Price: €17 for 75ml. In a world of €300 La Prairie creams, this is absurd.
What is actually in it
Shea butter, aloe vera, beeswax, soy protein. A classic 1950s pharmaceutical cream with essentially no modern actives — no peptides, no ceramides, no fancy fermented anything. Just a blend of humectants, occlusives, and emollients perfectly balanced for one job: making skin a better canvas for makeup.
Why MUAs worship it
- Instant canvas primer. Smooths micro-texture without silicones, which means foundation sits on top instead of pilling.
- Grippy — in the good way. The slight tackiness of the finish holds foundation in place without needing setting spray.
- Photographs well. Unlike some primers that look matte in person and shiny on camera, Lait-Crème is neutral under studio lighting.
- Doubles as everything. MUAs use it as moisturiser, cleanser (lift-off-with-tissue method), cuticle cream, lash conditioner, cheek highlighter-blender, and emergency hand cream.
Should civilians use it?
Yes, if you:
- Wear foundation and want a low-tech, fragrance-free primer alternative
- Have dry-to-normal skin that plays well with emollient creams
- Want a single cream that does five reasonable things adequately instead of one thing beautifully
Skip if you:
- Have oily-combination skin (this will feel heavy)

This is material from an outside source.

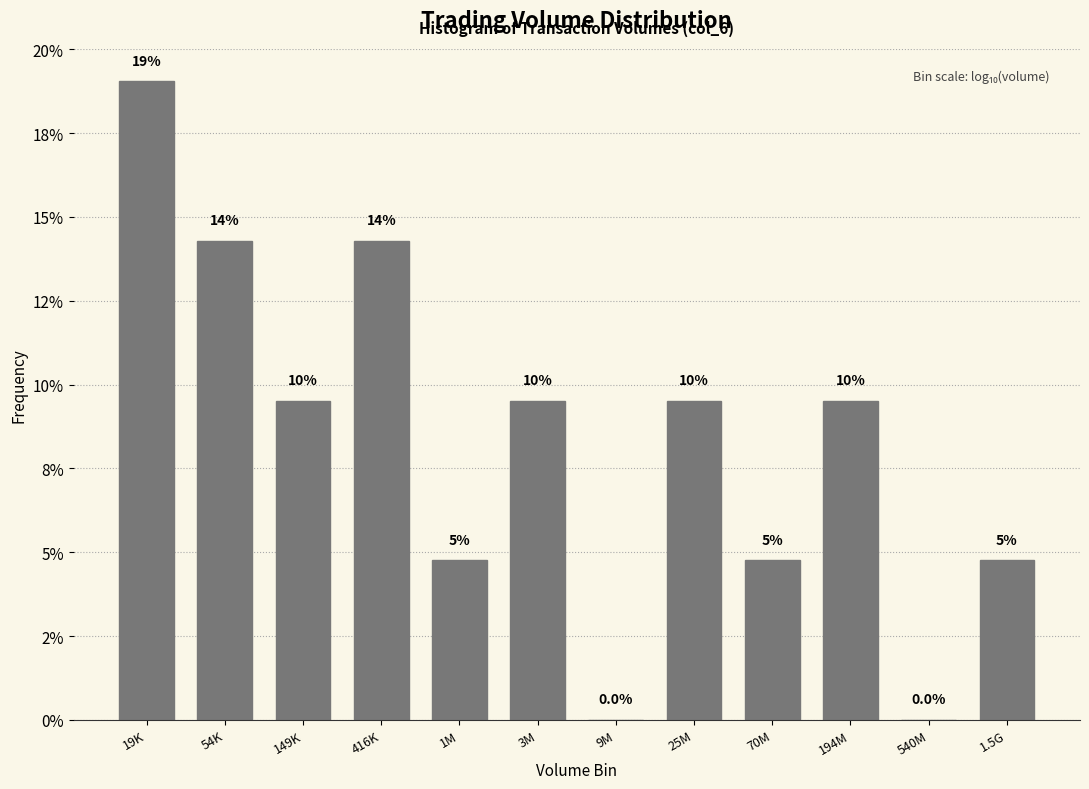

Are the bars horizontal?

No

- Need targeted active treatment (it does not deliver)
- Are allergic to beeswax or soy
The French pharmacy context
Embryolisse was formulated by dermatologist Dr. Tiraspolsky at his private practice in Paris's 9th arrondissement. It was prescribed to patients with reactive skin, eczema, and post-procedure recovery. Makeup artists discovered it through film and theatre work — backstage, its gentleness made it the only thing that held up under repeated makeup application over long shoots.
Seven decades later, the formulation has not meaningfully changed, and its reputation has only compounded. This is the rare French pharmacy classic that earns its reputation in the way pharmacy classics should: consistent, cheap, and quietly essential.